A TRAGÉDIA DA
JUSTIÇA: ÚLTIMO ATO
João Eichbaum
Adornar um currículo
com título de doutor, obtido lá no Piauí da Alemanha, é fácil. Difícil é ter
sabedoria, perspicácia e talento para desconstruir o óbvio. O voto do ministro
Herman Benjamin foi prolixo e, algumas vezes, repetitivo, mas cadenciado pela
serenidade. E no seu curso, a prolixidade e a insistência foram paulatinamente
fermentando razões incontestáveis.
Para começar, Herman
armou sua tese com argumentos de Gilmar Mendes.

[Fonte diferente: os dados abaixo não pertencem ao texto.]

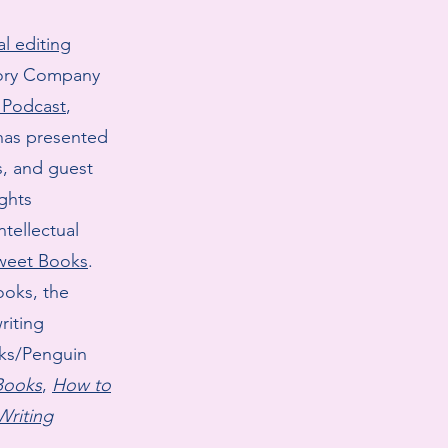
l editing
tory Company
s Podcast
,
has presented
s, and guest
ights
tellectual
sweet Books
.
ooks, the
riting
oks/Penguin
 Books
,
How to
Writing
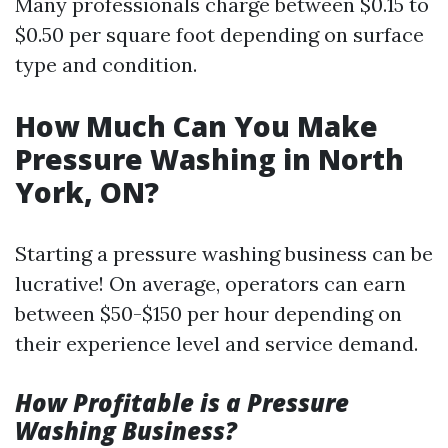
Many professionals charge between $0.15 to
$0.50 per square foot depending on surface
type and condition.
How Much Can You Make
Pressure Washing in North
York, ON?
Starting a pressure washing business can be
lucrative! On average, operators can earn
between $50-$150 per hour depending on
their experience level and service demand.
How Profitable is a Pressure
Washing Business?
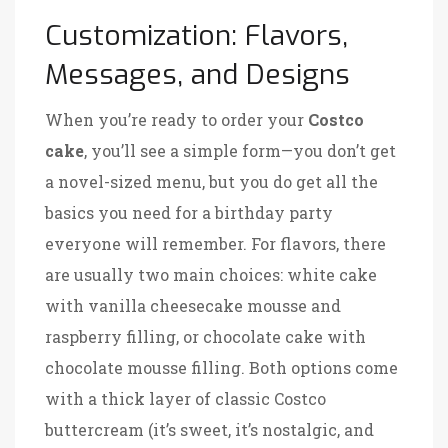
Customization: Flavors,
Messages, and Designs
When you’re ready to order your
Costco
cake
, you’ll see a simple form—you don’t get
a novel-sized menu, but you do get all the
basics you need for a birthday party
everyone will remember. For flavors, there
are usually two main choices: white cake
with vanilla cheesecake mousse and
raspberry filling, or chocolate cake with
chocolate mousse filling. Both options come
with a thick layer of classic Costco
buttercream (it’s sweet, it’s nostalgic, and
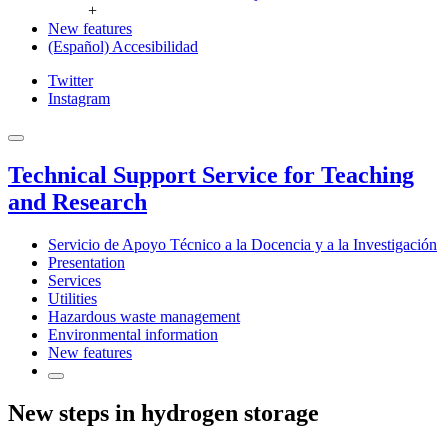
+
New features
(Español) Accesibilidad
Twitter
Instagram
Technical Support Service for Teaching
and Research
Servicio de Apoyo Técnico a la Docencia y a la Investigación
Presentation
Services
Utilities
Hazardous waste management
Environmental information
New features
New steps in hydrogen storage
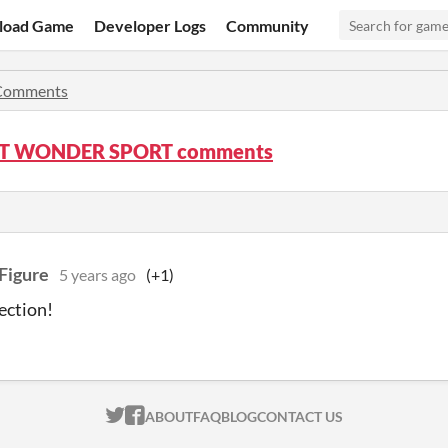
load Game
Developer Logs
Community
Comments
T WONDER SPORT comments
Figure
5 years ago
(+1)
lection!
ITCH.IO ON TWITTER
ITCH.IO ON FACEBOOK
ABOUT
FAQ
BLOG
CONTACT US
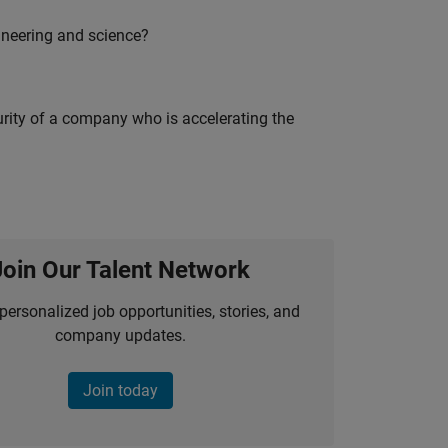
ineering and science?
curity of a company who is accelerating the
Join Our Talent Network
personalized job opportunities, stories, and
company updates.
Join today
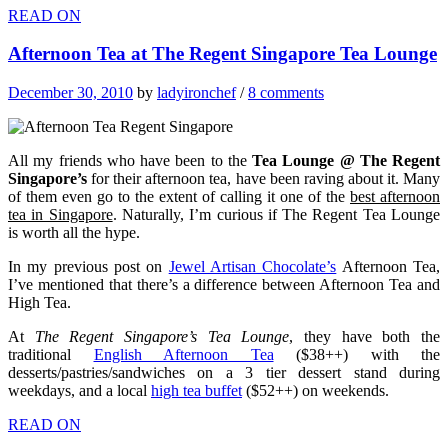
READ ON
Afternoon Tea at The Regent Singapore Tea Lounge
December 30, 2010
by
ladyironchef
/
8 comments
All my friends who have been to the
Tea Lounge @
The Regent
Singapore’s
for their afternoon tea, have been raving about it. Many
of them even go to the extent of calling it one of the
best afternoon
tea in Singapore
. Naturally, I’m curious if The Regent Tea Lounge
is worth all the hype.
In my previous post on
Jewel Artisan Chocolate’s
Afternoon Tea,
I’ve mentioned that there’s a difference between Afternoon Tea and
High Tea.
At
The Regent Singapore’s Tea Lounge
, they have both the
traditional
English Afternoon Tea
($38++) with the
desserts/pastries/sandwiches on a 3 tier dessert stand during
weekdays, and a local
high tea buffet
($52++) on weekends.
READ ON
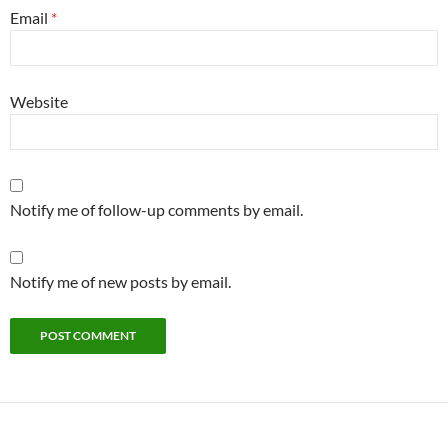
Email
*
Website
Notify me of follow-up comments by email.
Notify me of new posts by email.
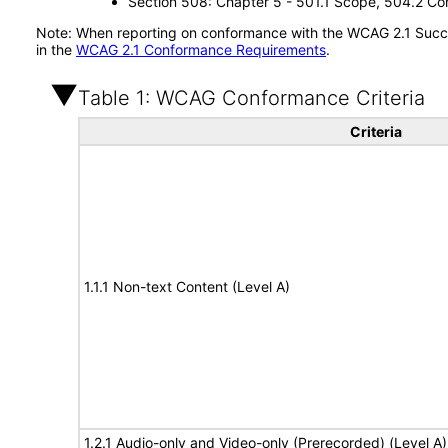
Section 508: Chapter 5 - 501.1 Scope, 504.2 Con
Note: When reporting on conformance with the WCAG 2.1 Succes
in the
WCAG 2.1 Conformance Requirements
.
Table 1: WCAG Conformance Criteria
Criteria
1.1.1 Non-text Content (Level A)
1.2.1 Audio-only and Video-only (Prerecorded) (Level A)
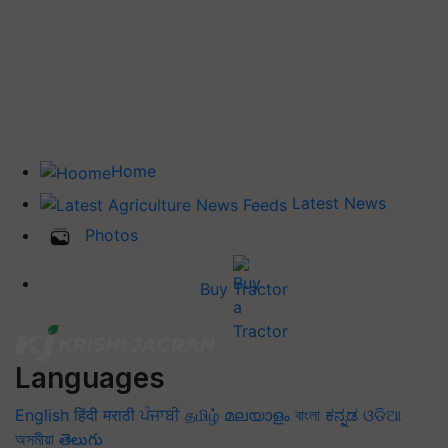
Home
Latest News
Photos
Buy Tractor
Languages
English
हिंदी
मराठी
ਪੰਜਾਬੀ
தமிழ்
മലയാളം
বাংলা
ಕನ್ನಡ
ଓଡିଆ
অসমীয়া
తెలుగు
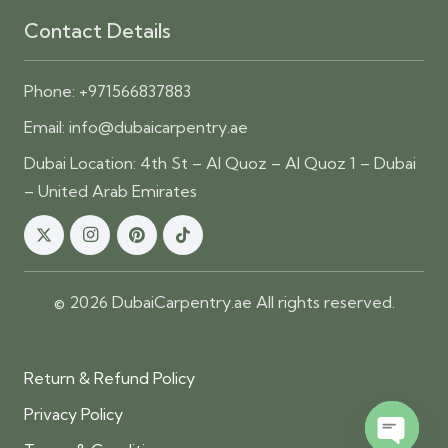
Contact Details
Phone:
+971566837883
Email:
info@dubaicarpentry.ae
Dubai Location: 4th St – Al Quoz – Al Quoz 1 – Dubai
– United Arab Emirates
© 2026 DubaiCarpentry.ae All rights reserved.
Return & Refund Policy
Privacy Policy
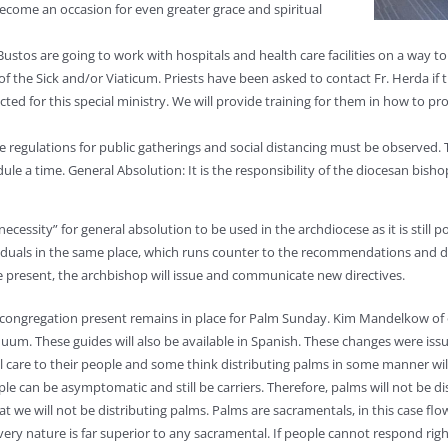
 become an occasion for even greater grace and spiritual
r Bustos are going to work with hospitals and health care facilities on a way 
f the Sick and/or Viaticum. Priests have been asked to contact Fr. Herda if th
ected for this special ministry. We will provide training for them in how to p
regulations for public gatherings and social distancing must be observed. Th
le a time. General Absolution: It is the responsibility of the diocesan bisho
cessity” for general absolution to be used in the archdiocese as it is still po
iduals in the same place, which runs counter to the recommendations and dire
present, the archbishop will issue and communicate new directives.
 congregation present remains in place for Palm Sunday. Kim Mandelkow of o
um. These guides will also be available in Spanish. These changes were issu
 care to their people and some think distributing palms in some manner will
le can be asymptomatic and still be carriers. Therefore, palms will not be dist
at we will not be distributing palms. Palms are sacramentals, in this case fl
its very nature is far superior to any sacramental. If people cannot respond r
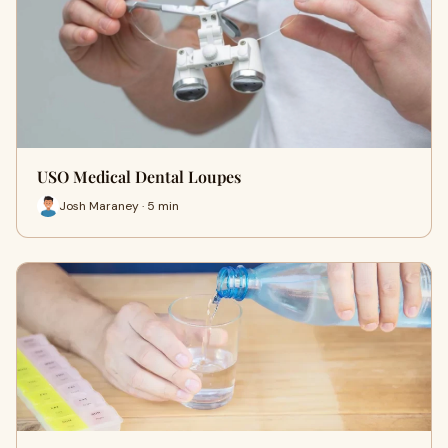
USO Medical Dental Loupes
Josh Maraney · 5 min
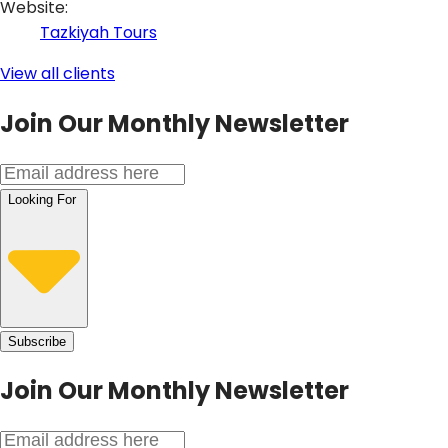
Website
:
Tazkiyah Tours
View all clients
Join Our Monthly Newsletter
Looking For
Subscribe
Join Our
Monthly Newsletter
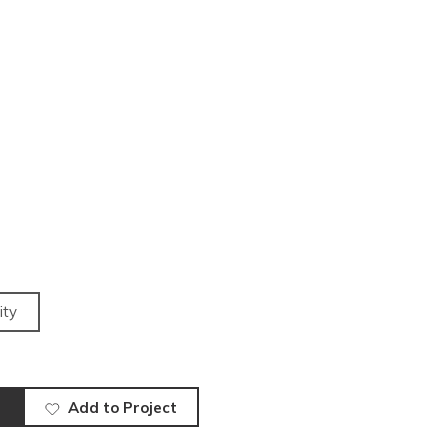
ity
Add to Project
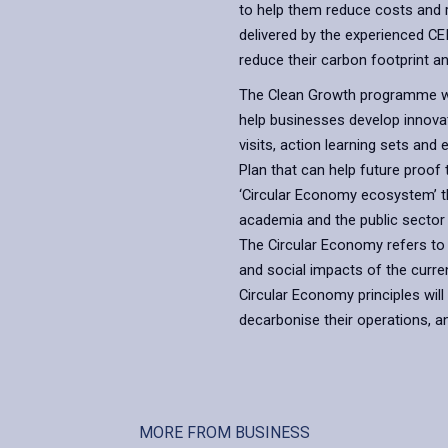
to help them reduce costs and 
delivered by the experienced C
reduce their carbon footprint an
The Clean Growth programme wi
help businesses develop innovat
visits, action learning sets and
Plan that can help future proof t
‘Circular Economy ecosystem’ tha
academia and the public sector
The Circular Economy refers to
and social impacts of the curre
Circular Economy principles wil
decarbonise their operations, a
MORE FROM BUSINESS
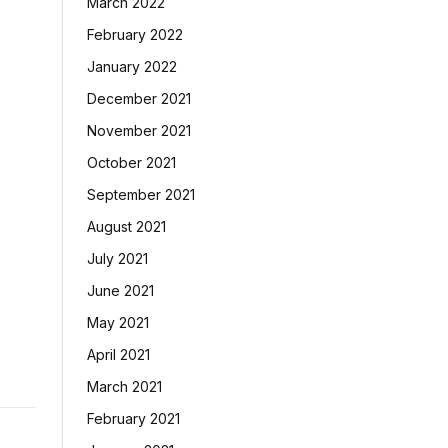
March 2022
February 2022
January 2022
December 2021
November 2021
October 2021
September 2021
August 2021
July 2021
June 2021
May 2021
April 2021
March 2021
February 2021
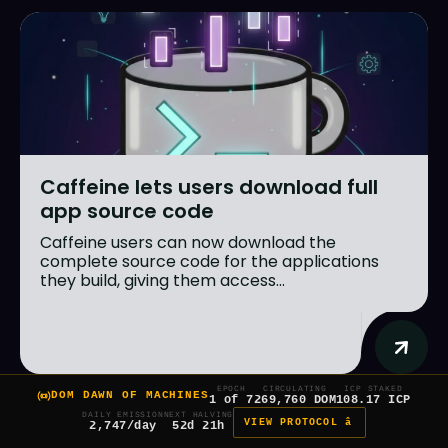
Caffeine lets users download full
app source code
Caffeine users can now download the
complete source code for the applications
they build, giving them access...
EPOCH
CIRCULATING
ICP STAKED
DOM DAWN OF MACHINES
1 of 7
269,760 DOM
108.17 ICP
DAILY EMISSION
NEXT HALVING
VIEW PROTOCOL â
2,747/day
52d 21h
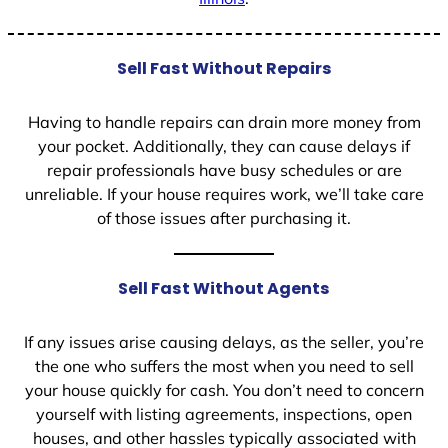
Sell Fast Without Repairs
Having to handle repairs can drain more money from
your pocket. Additionally, they can cause delays if
repair professionals have busy schedules or are
unreliable. If your house requires work, we’ll take care
of those issues after purchasing it.
Sell Fast Without Agents
If any issues arise causing delays, as the seller, you’re
the one who suffers the most when you need to sell
your house quickly for cash. You don’t need to concern
yourself with listing agreements, inspections, open
houses, and other hassles typically associated with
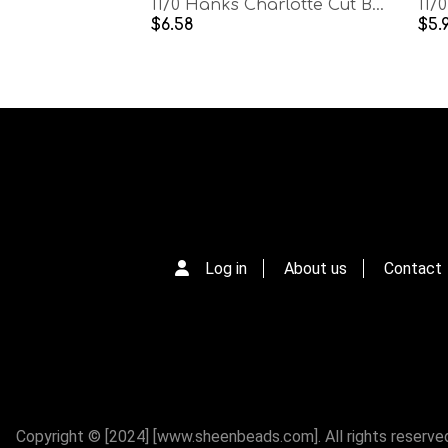
11/0 Hanks Charlotte Cut Beads Patina Dark Neon Amethyst Lined Aurore Boreale Hanks PREMIUM SEED BEADS Native Supplies
$6.58
$5.
Log in
About us
Contact
Copyright © [2024] [www.sheenbeads.com]. All rights reserve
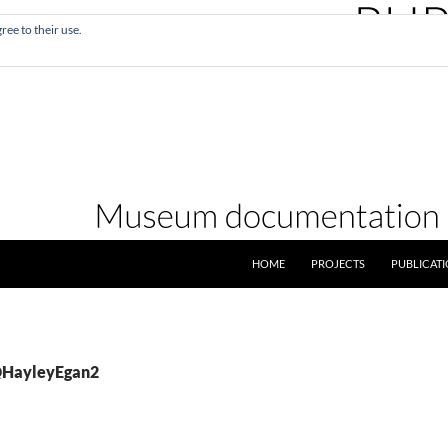
ree to their use.
SKIP TO CONTENT
HOME
PROJECTS
PUBLICAT
 @HayleyEgan2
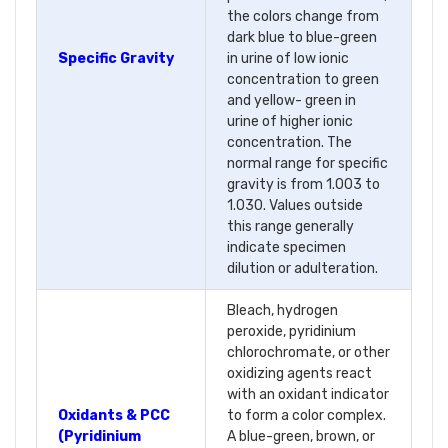
the colors change from
dark blue to blue-green
Specific Gravity
in urine of low ionic
concentration to green
and yellow- green in
urine of higher ionic
concentration. The
normal range for specific
gravity is from 1.003 to
1.030. Values outside
this range generally
indicate specimen
dilution or adulteration.
Bleach, hydrogen
peroxide, pyridinium
chlorochromate, or other
oxidizing agents react
with an oxidant indicator
Oxidants & PCC
to form a color complex.
(Pyridinium
A blue-green, brown, or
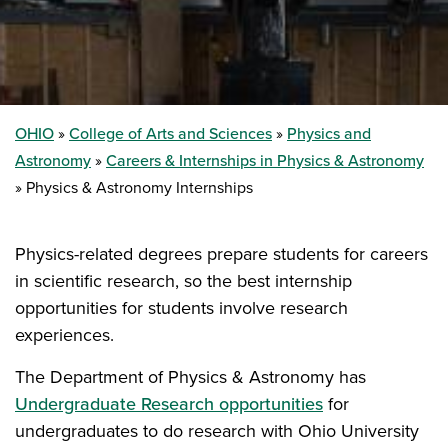
OHIO
College of Arts and Sciences
Physics and
Astronomy
Careers & Internships in Physics & Astronomy
Physics & Astronomy Internships
Physics-related degrees prepare students for careers
in scientific research, so the best internship
opportunities for students involve research
experiences.
The Department of Physics & Astronomy has
Undergraduate Research opportunities
for
undergraduates to do research with Ohio University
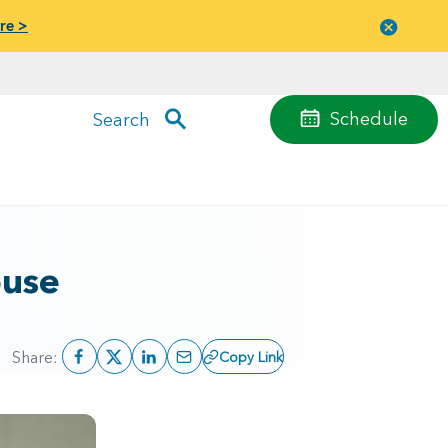
re >
Close
menu
Schedule
Search
buse
Share:
Copy Link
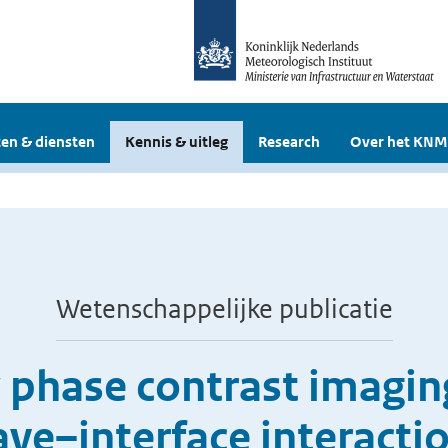
en & diensten
Kennis & uitleg
Research
Over het KNM
Wetenschappelijke publicatie
y phase contrast imagin
ve–interface interacti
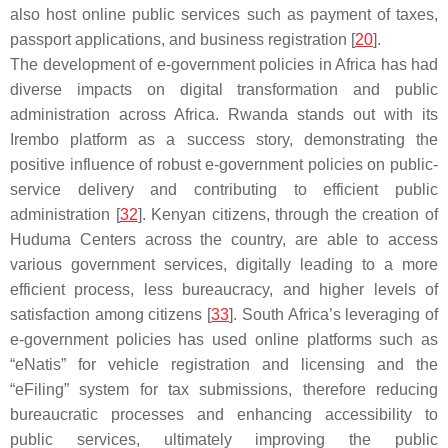
also host online public services such as payment of taxes,
passport applications, and business registration [
20
].
The development of e-government policies in Africa has had
diverse impacts on digital transformation and public
administration across Africa. Rwanda stands out with its
Irembo platform as a success story, demonstrating the
positive influence of robust e-government policies on public-
service delivery and contributing to efficient public
administration [
32
]. Kenyan citizens, through the creation of
Huduma Centers across the country, are able to access
various government services, digitally leading to a more
efficient process, less bureaucracy, and higher levels of
satisfaction among citizens [
33
]. South Africa’s leveraging of
e-government policies has used online platforms such as
“eNatis” for vehicle registration and licensing and the
“eFiling” system for tax submissions, therefore reducing
bureaucratic processes and enhancing accessibility to
public services, ultimately improving the public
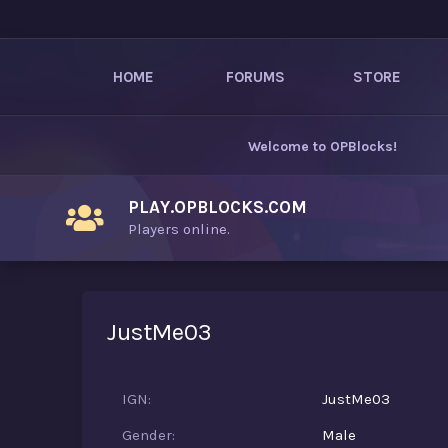
HOME
FORUMS
STORE
Welcome to
OPBlocks
!
PLAY.OPBLOCKS.COM
Players online.
JustMe03
IGN
JustMe03
Gender
Male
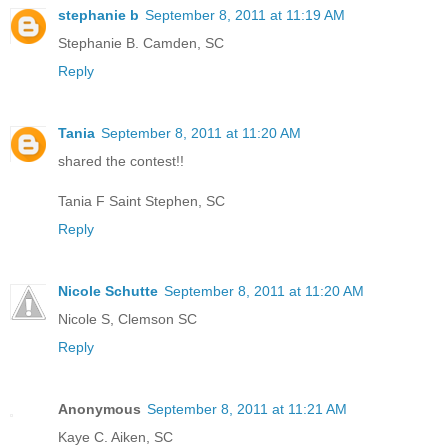
stephanie b
September 8, 2011 at 11:19 AM
Stephanie B. Camden, SC
Reply
Tania
September 8, 2011 at 11:20 AM
shared the contest!!
Tania F Saint Stephen, SC
Reply
Nicole Schutte
September 8, 2011 at 11:20 AM
Nicole S, Clemson SC
Reply
Anonymous
September 8, 2011 at 11:21 AM
Kaye C. Aiken, SC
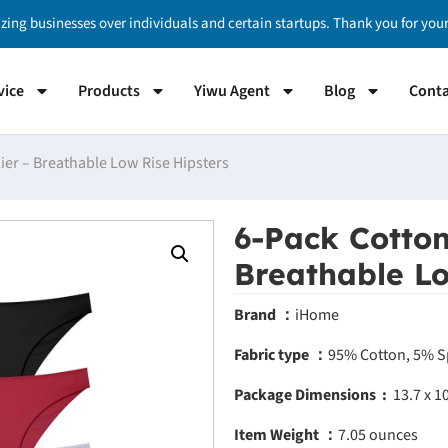
izing businesses over individuals and certain startups. Thank you for yo
vice
Products
Yiwu Agent
Blog
Conta
lier – Breathable Low Rise Hipsters
6-Pack Cotton
Breathable Lo
Brand ：
iHome
Fabric type ：
95% Cotton, 5% 
Package Dimensions ‏ : ‎
13.7 x 1
Item Weight ：
7.05 ounces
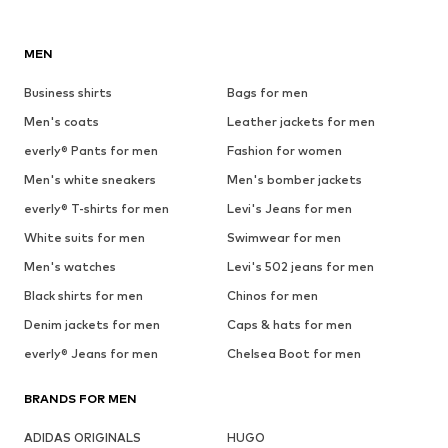
MEN
Business shirts
Bags for men
Men's coats
Leather jackets for men
everly® Pants for men
Fashion for women
Men's white sneakers
Men's bomber jackets
everly® T-shirts for men
Levi's Jeans for men
White suits for men
Swimwear for men
Men's watches
Levi's 502 jeans for men
Black shirts for men
Chinos for men
Denim jackets for men
Caps & hats for men
everly® Jeans for men
Chelsea Boot for men
BRANDS FOR MEN
ADIDAS ORIGINALS
HUGO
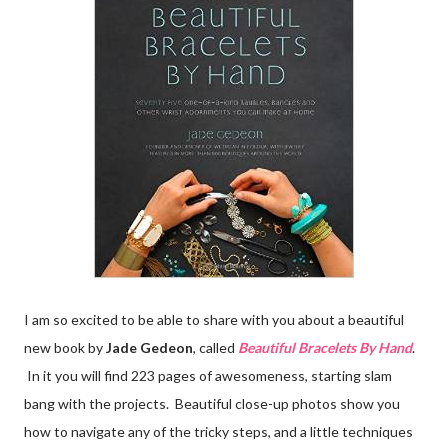
I am so excited to be able to share with you about a beautiful
new book by
Jade Gedeon
, called
Beautiful Bracelets By Hand
.
In it you will find 223 pages of awesomeness, starting slam
bang with the projects. Beautiful close-up photos show you
how to navigate any of the tricky steps, and a little techniques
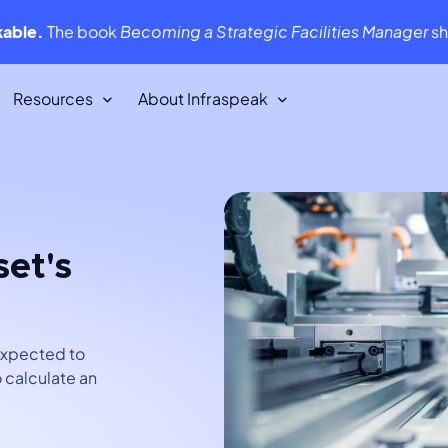
kable.
The book
Becoming a Strategic Facilities Manager
s
Resources
About Infraspeak
Customer Stories
We love our customers. They love us
back!
set's
Infraspeak Academy
tent,
All you need to know about using
Infraspeak
 expected to
 calculate an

Havendo encontrado no processo
“indícios graves de crimes”, exigindo novas investigações, Gilmar evitara seu
arquivamento, que tinha sido determinado por Maria Thereza de Assis Moura (como
vocês estão pensando, é aquela mesma, que mandou soltar a mulher do Cabral).
Ao notar onde Herman
queria chegar, mostrando um lado que o comprometeria, Gilmar Mendes abespinhou-se
e, apanhado de surpresa, sem argumentação razoável, partiu para a agressão
verbal, taxando de “falacioso” o discurso do relator. E, a partir dali,
abandonou a liturgia da presidência, para se transformar em contendor de
Herman.
Prestes a ter
desmascarada sua incoerência, o presidente não teve mais compostura. Além de se
permitir intervenções que deslustraram o rito do julgamento, destratou o
Ministério Público e repeliu como “desrespeito ao Tribunal” uma arguição de
suspeição levantada contra Admar Gonzaga. Admar fora advogado de Dilma, mas
naquele momento, vestia toga de ministro, para julgar causa de interesse de sua
antiga cliente.
Ao votar, com voz tonitruante,
o olhar tresloucado de quem tem ódio do mundo e se desforrando dos próprios
argumentos, Gilmar adotou o discurso esdrúxulo da “soberania popular”, para
salvar o mandado de Temer. Cego pela ira, não se deu conta de que caminhava
para o abismo do descrédito, ao invocar um princípio estranho e infenso ao seu
próprio voto, quando o mesmo processo, que continha “indícios graves de crimes”,
mirava apenas a cassação de Dilma Rousseff.
Como todas as
tragédias, a da Justiça também terminou mal. Não apagou as más impressões,
deixou trapos e farrapos. Mas desse inventário de erros se extrai uma lição: se
não for exercida como um sacerdócio, a magistratura não pode servir de exemplo,
de farol, apontando onde mora a dignidade, porque se despe da força arrasadora
da confiança.
Quem não é levado por vocação para ter assento
nos tribunais, não tem capacidade de distinguir entre “defender uma causa” e
“fazer justiça”. E o peso da responsabilidade de fazer justiça não lhes pesa
sobre os ombros, porque esses não passam de simples cabides de toga.